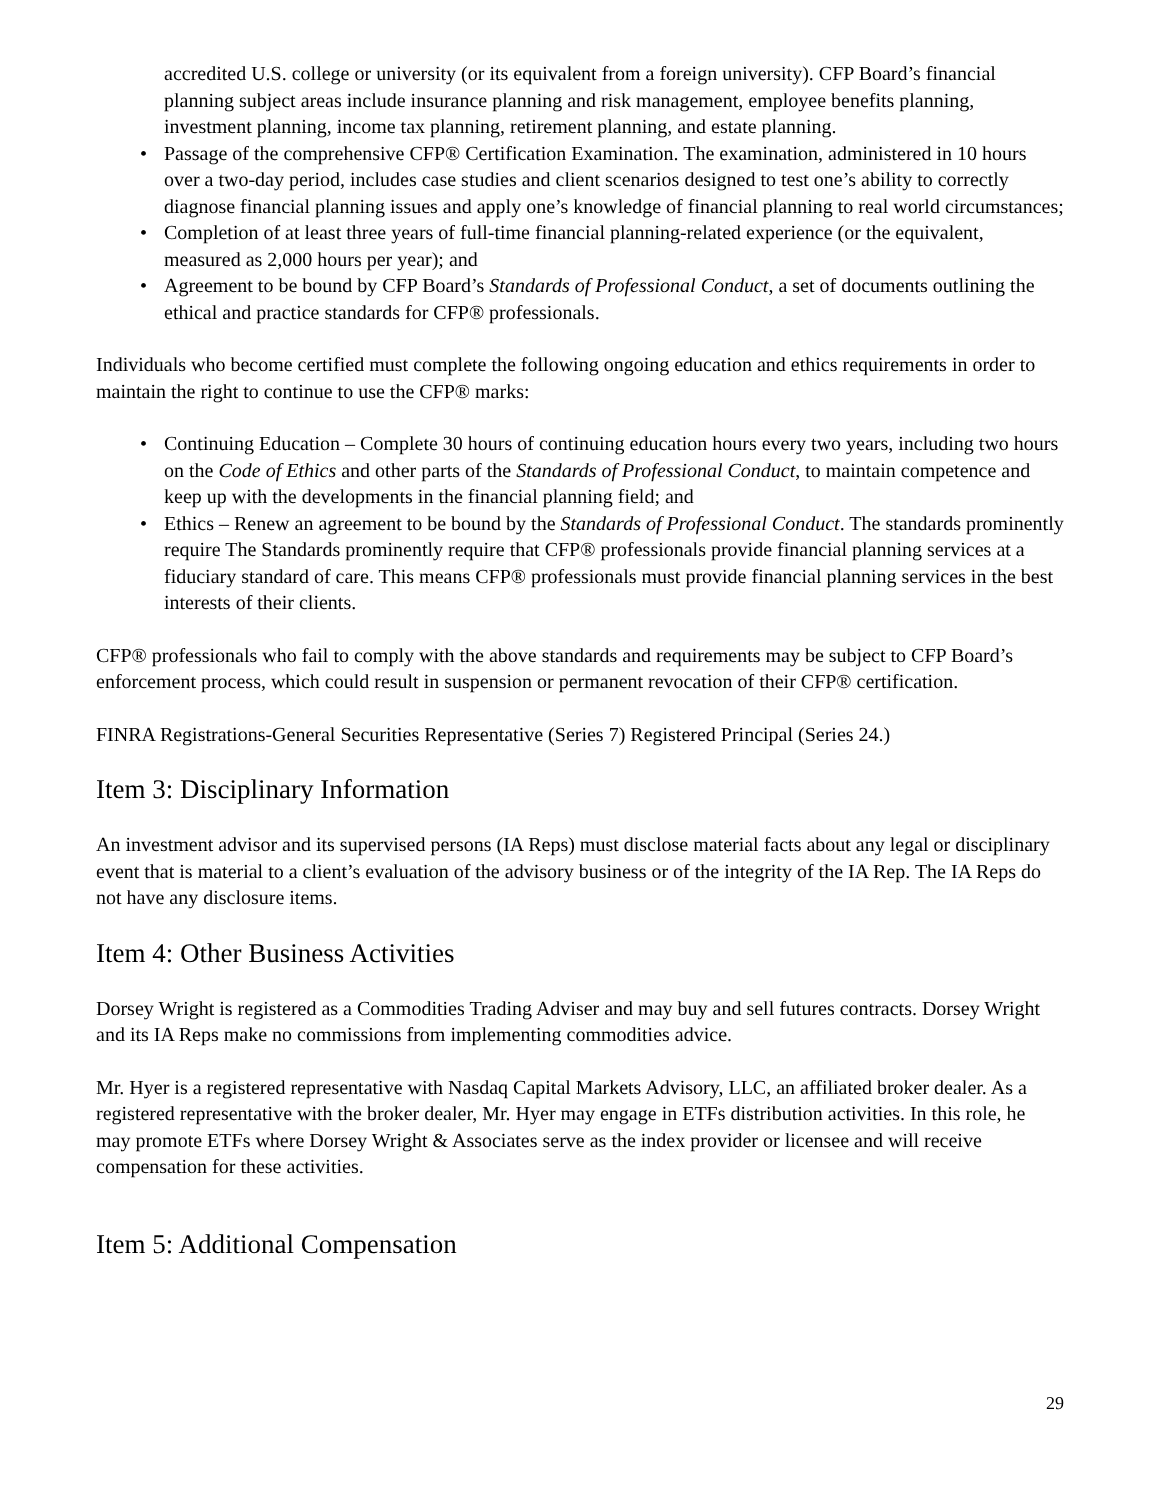accredited U.S. college or university (or its equivalent from a foreign university). CFP Board’s financial planning subject areas include insurance planning and risk management, employee benefits planning, investment planning, income tax planning, retirement planning, and estate planning.
• Passage of the comprehensive CFP® Certification Examination. The examination, administered in 10 hours over a two-day period, includes case studies and client scenarios designed to test one’s ability to correctly diagnose financial planning issues and apply one’s knowledge of financial planning to real world circumstances;
• Completion of at least three years of full-time financial planning-related experience (or the equivalent, measured as 2,000 hours per year); and
• Agreement to be bound by CFP Board’s Standards of Professional Conduct, a set of documents outlining the ethical and practice standards for CFP® professionals.
Individuals who become certified must complete the following ongoing education and ethics requirements in order to maintain the right to continue to use the CFP® marks:
• Continuing Education – Complete 30 hours of continuing education hours every two years, including two hours on the Code of Ethics and other parts of the Standards of Professional Conduct, to maintain competence and keep up with the developments in the financial planning field; and
• Ethics – Renew an agreement to be bound by the Standards of Professional Conduct. The standards prominently require The Standards prominently require that CFP® professionals provide financial planning services at a fiduciary standard of care. This means CFP® professionals must provide financial planning services in the best interests of their clients.
CFP® professionals who fail to comply with the above standards and requirements may be subject to CFP Board’s enforcement process, which could result in suspension or permanent revocation of their CFP® certification.
FINRA Registrations-General Securities Representative (Series 7) Registered Principal (Series 24.)
Item 3: Disciplinary Information
An investment advisor and its supervised persons (IA Reps) must disclose material facts about any legal or disciplinary event that is material to a client’s evaluation of the advisory business or of the integrity of the IA Rep. The IA Reps do not have any disclosure items.
Item 4: Other Business Activities
Dorsey Wright is registered as a Commodities Trading Adviser and may buy and sell futures contracts. Dorsey Wright and its IA Reps make no commissions from implementing commodities advice.
Mr. Hyer is a registered representative with Nasdaq Capital Markets Advisory, LLC, an affiliated broker dealer. As a registered representative with the broker dealer, Mr. Hyer may engage in ETFs distribution activities. In this role, he may promote ETFs where Dorsey Wright & Associates serve as the index provider or licensee and will receive compensation for these activities.
Item 5: Additional Compensation
29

■ Work order
Give again, exactly, the lines starting at the first entry above and ending at the line with "Individuals who become"; please leave pictures out.

■ Task answer
accredited U.S. college or university (or its equivalent from a foreign university). CFP Board’s financial planning subject areas include insurance planning and risk management, employee benefits planning, investment planning, income tax planning, retirement planning, and estate planning.
• Passage of the comprehensive CFP® Certification Examination. The examination, administered in 10 hours over a two-day period, includes case studies and client scenarios designed to test one’s ability to correctly diagnose financial planning issues and apply one’s knowledge of financial planning to real world circumstances;
• Completion of at least three years of full-time financial planning-related experience (or the equivalent, measured as 2,000 hours per year); and
• Agreement to be bound by CFP Board’s Standards of Professional Conduct, a set of documents outlining the ethical and practice standards for CFP® professionals.
Individuals who become certified must complete the following ongoing education and ethics requirements in order to maintain the right to continue to use the CFP® marks:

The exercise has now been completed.